▶ _Source information_
**********

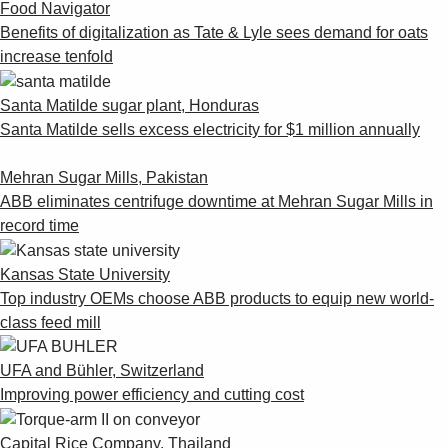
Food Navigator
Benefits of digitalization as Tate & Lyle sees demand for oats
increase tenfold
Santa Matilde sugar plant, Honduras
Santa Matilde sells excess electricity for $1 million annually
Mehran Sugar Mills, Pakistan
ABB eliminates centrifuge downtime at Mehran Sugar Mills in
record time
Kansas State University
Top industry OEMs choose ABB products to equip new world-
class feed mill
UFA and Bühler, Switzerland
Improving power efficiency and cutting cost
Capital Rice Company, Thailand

**********

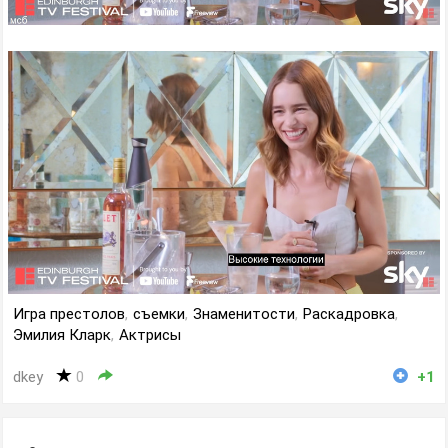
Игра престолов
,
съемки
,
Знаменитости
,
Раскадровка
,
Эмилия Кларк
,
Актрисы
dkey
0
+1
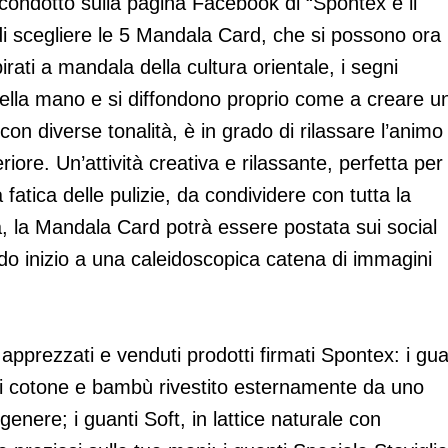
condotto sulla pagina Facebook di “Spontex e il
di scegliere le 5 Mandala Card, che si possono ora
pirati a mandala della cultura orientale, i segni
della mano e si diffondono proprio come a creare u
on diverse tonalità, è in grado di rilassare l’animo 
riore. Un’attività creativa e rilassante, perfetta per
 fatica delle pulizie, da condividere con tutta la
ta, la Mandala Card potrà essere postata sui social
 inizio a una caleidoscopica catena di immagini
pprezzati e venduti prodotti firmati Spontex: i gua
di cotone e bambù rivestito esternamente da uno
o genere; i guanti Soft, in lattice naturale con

**********

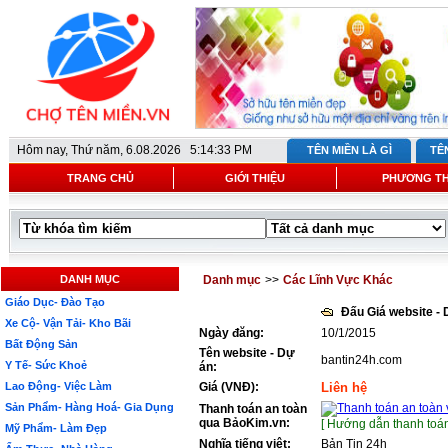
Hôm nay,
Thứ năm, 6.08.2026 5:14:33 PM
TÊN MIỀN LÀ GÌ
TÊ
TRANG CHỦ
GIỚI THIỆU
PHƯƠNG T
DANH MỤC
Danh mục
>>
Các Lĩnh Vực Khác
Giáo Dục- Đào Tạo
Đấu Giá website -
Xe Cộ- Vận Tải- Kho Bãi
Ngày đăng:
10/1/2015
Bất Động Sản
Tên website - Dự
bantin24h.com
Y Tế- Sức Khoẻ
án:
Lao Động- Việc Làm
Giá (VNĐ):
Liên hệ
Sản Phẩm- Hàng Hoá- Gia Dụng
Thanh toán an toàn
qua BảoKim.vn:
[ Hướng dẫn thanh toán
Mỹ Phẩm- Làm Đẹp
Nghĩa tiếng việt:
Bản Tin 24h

**********

▶ _Written task_
In the listing above, find the line with "Xe Cộ- Vận Tải- Kho Bãi" and the line with "Bản Tin 24h"; output exactly those lines and all lines between them.

▶ _Result for this exercise_
Xe Cộ- Vận Tải- Kho Bãi
Ngày đăng:
10/1/2015
Bất Động Sản
Tên website - Dự
bantin24h.com
Y Tế- Sức Khoẻ
án:
Lao Động- Việc Làm
Giá (VNĐ):
Liên hệ
Sản Phẩm- Hàng Hoá- Gia Dụng
Thanh toán an toàn
qua BảoKim.vn:
[ Hướng dẫn thanh toán
Mỹ Phẩm- Làm Đẹp
Nghĩa tiếng việt:
Bản Tin 24h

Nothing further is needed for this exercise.